Fibonacci Technical Analysis
| How Fibonacci Indicators are used in Technical Analysis
Traders know that charts have a tendency to retrace, they never move in a straight line for very long. Fibonacci Studies are used as guides to determine whether a pullback is a retracement or a reversal. These studies are very useful when applied to chart pattern reversals such as the classic double-tops, double-bottoms, triangles, head and shoulders etc.. Fibonacci indicators can also give the trader an excellent visual reference to price action. When combined with standard trading tools such as candlestick charts, Fibonacci studies can help traders choose optimum entry and exit levels to improve their trading. |
There are many Fibonacci ratios and Fibonacci Levels. By far the popular ones used in technical analysis are the 62%, 38% and 50% levels. You should definitely have those on your charts. When a trend is under way, it is common for the chart to retrace to the 38% level at least. A move down to the 62% level is also acceptable. Those levels commonly provide support or resistance and therefore are great places to look for entries, as well as the 50% level which is directly between them.
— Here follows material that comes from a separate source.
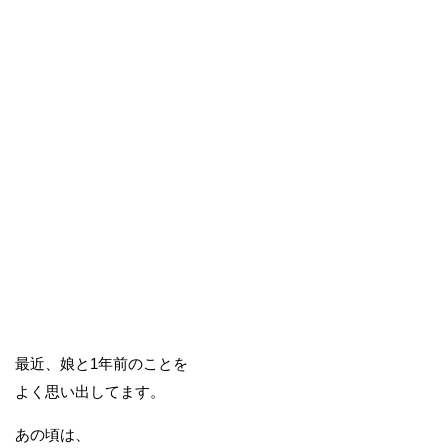
最近、娘と1年前のことを
よく思い出してます。
あの頃は、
One approach is to find minor double bottoms or double tops at key Fibonacci Levels identify great trades. Reversals often occur near the popular 38% and 62% Fibonacci levels, so watching for breakout signals can provide optimum entries for significant price moves. Many traders consider Fibonacci levels to be like price magnets, and use them for profit targets. To improve accuracy, price patterns or candlestick patterns should be used in conjunction with FibLevels.
Fibonacci studies are a powerful trading aid, they will benefit traders of all liquid instruments. Combined with traditional technical analysis tools, traders have a significant advantage to evaluate price action.